→ Required work
According to the hash benchmark thread, how much faster than murmur32 is murmur64_128 at hash computation for lengths of 256 or more?

→ Passage
=====

Conclusion: compared to murmur32, murmur64_128 is:

2X faster for hash computation (tHash) for len>= 256,
1.3X faster for 64 <= len <= 128
1.3X to 2X slower for len <= 32
roughly same speed for insertion (tGet)
for retrieval (tGet):
1.3X faster for len >= 512, most of the time a bit faster, sometimes a bit slower

Also note that murmur64_128 has, by definition, better randomness/entropy compared to murmur32, so would likely perform better on average in terms of collisions, but that would probably only trigger in certain applications / distribution of keys where murmur32 isn't good enough. I haven't run into such cases yet.

Based on this, this PR is a strict improvement over current situation so it's good enough for now in terms of performance; if needed, a future PR can achieve "best of both worlds" as follows:

apply murmur32 for len <= 32
apply murmur64 for len > 32

narimiran · 2019-08-26T20:15:21Z

a future PR can achieve "best of both worlds" as follows...

...while taking into an account that the solution must be available for:

nimvm (no casting at your will; it has to give the same hash as when not in VM)
JS backend

timotheecour · 2019-08-26T20:24:13Z

nimvm (no casting at your will; it has to give the same hash as when not in VM)

registerCallback can be used for nimvm (which achieves native code speed); that's what I did in #11767 and it works well and likely simplifies code ; will revisit this PR after yours is merged)

JS backend

depending on whether we want js backend to be same as c backend, we don't have to support this in js backend.

I just checked, after your PR, https://github.com/nim-lang/Nim/issues/11989 is still broken, ie nim js and nim c produce different hashes, including for strings eg echo hash("hi there")

=====

[Collected data]
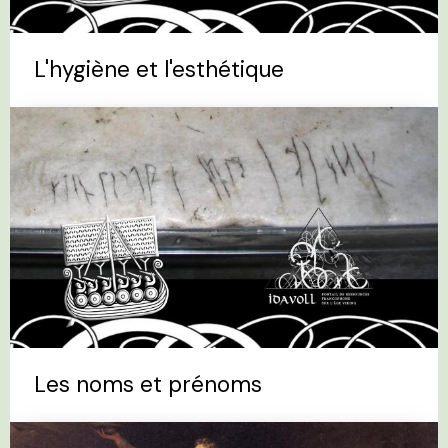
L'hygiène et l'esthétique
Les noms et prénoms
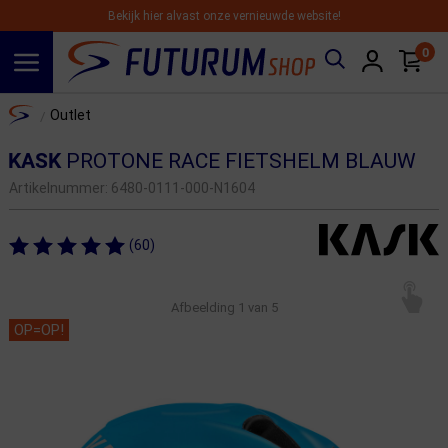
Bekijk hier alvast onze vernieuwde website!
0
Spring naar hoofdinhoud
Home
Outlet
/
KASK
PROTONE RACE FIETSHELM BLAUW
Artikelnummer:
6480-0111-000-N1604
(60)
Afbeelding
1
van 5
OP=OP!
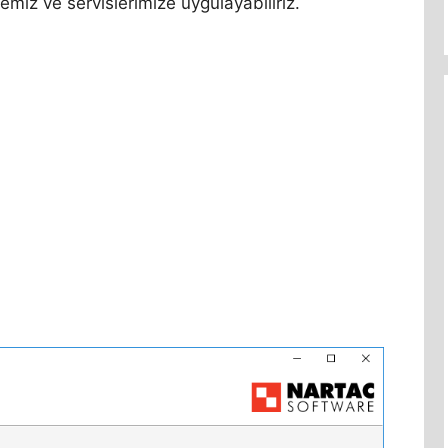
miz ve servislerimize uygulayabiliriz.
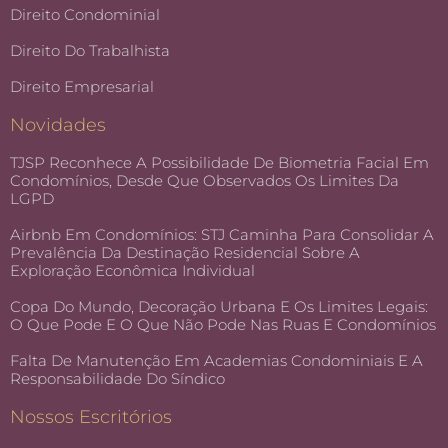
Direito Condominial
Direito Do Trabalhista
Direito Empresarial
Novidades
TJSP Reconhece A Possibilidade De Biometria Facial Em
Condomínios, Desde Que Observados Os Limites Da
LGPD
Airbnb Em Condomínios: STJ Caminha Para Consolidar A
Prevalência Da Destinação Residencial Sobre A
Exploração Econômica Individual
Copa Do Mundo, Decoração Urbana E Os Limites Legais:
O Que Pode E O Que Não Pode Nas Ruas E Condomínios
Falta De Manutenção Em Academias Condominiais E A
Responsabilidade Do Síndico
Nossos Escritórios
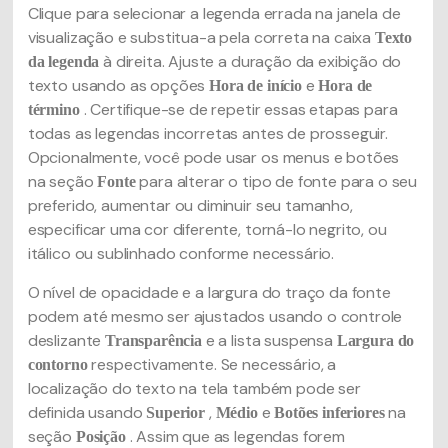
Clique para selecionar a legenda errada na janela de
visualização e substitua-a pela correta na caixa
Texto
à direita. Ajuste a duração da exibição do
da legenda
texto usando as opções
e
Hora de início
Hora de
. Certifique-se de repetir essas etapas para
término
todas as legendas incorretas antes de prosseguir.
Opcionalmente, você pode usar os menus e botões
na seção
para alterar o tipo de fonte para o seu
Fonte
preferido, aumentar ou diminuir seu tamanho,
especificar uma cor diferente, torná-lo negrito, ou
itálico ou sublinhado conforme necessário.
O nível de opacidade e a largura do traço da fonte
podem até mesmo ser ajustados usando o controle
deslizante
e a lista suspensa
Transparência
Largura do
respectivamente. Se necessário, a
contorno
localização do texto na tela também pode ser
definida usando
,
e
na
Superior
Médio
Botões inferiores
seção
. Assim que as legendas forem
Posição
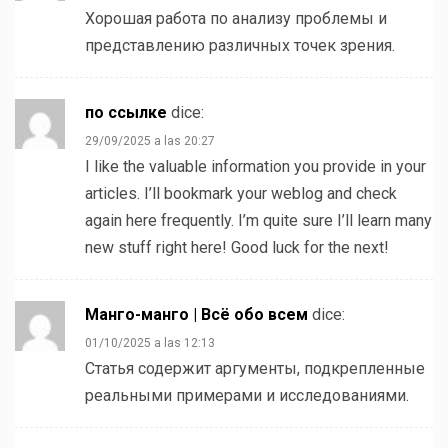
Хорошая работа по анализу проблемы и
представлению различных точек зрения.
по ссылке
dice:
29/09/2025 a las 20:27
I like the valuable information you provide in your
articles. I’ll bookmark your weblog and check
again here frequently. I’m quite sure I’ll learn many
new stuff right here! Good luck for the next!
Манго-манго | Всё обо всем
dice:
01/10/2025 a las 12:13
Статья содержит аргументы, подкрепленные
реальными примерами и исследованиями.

=====

→ Written solution
It is 2X faster.